Okyenhene
- In office 13 June 1958 – 14 April 1959

High Commissioner of Ghana to India
- In office July 1959 – February 1962

Personal details
- Born: Kyebi, Eastern Region
- Spouse: Rose Korantemaa Okrah
- Occupation: Diplomat
- Profession: Chief

= Nana Kwabena Kena II =

Ghanaian diplomat and Chief

Adontenhene Nana Kwabena Kena II was a Ghanaian diplomat and Chief of Kukurantumi.

== Early life ==
Kena hailed from Kyebi in the Eastern Region of Ghana.

== Career ==
Kena was the Okyenhene (ruler) and Adontenhene of the Akyem Abuakwa State as a Regent from 13 June 1958 to 14 April 1959.

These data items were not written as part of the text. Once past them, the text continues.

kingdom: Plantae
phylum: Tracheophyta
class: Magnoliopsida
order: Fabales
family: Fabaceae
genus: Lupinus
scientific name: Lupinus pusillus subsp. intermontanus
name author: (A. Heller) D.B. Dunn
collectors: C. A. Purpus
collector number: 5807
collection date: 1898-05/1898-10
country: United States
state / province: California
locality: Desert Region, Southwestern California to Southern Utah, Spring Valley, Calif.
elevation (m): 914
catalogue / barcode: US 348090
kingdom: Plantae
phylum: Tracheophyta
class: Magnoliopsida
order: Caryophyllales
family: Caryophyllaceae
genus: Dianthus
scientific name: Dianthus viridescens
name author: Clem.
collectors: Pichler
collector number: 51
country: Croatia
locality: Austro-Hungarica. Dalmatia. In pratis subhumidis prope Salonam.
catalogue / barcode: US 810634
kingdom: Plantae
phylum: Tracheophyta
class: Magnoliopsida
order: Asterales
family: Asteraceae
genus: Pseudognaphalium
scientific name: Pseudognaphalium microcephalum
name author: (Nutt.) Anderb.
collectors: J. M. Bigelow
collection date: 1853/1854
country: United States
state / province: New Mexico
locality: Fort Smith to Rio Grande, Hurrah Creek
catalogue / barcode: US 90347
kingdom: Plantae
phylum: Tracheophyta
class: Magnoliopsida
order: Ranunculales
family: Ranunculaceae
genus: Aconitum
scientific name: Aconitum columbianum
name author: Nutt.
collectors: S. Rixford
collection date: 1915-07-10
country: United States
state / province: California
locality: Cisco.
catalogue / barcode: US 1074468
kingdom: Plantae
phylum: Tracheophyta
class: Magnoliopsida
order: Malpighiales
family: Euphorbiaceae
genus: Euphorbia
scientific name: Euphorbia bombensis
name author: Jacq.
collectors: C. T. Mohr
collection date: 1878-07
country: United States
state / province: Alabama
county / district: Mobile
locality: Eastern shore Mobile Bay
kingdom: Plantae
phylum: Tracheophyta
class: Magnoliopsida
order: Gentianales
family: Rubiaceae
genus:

He was the chairman for the National Food Board.

== Politics ==
Kena was a member of the Convention People's Party.

== Ambassadorial role ==
Kena was the High Commissioner of Ghana to India from July 1959 to February 1962.

== Personal life ==
Kena was married to Rose Korantemaa Okrah and Samuel Okae Foster was their son, also a former diplomat who served as High Commissioner of Ghana to the United Kingdom.

== Death ==
Kena died on 28 August 1961 in New Delhi. He died at 48 years.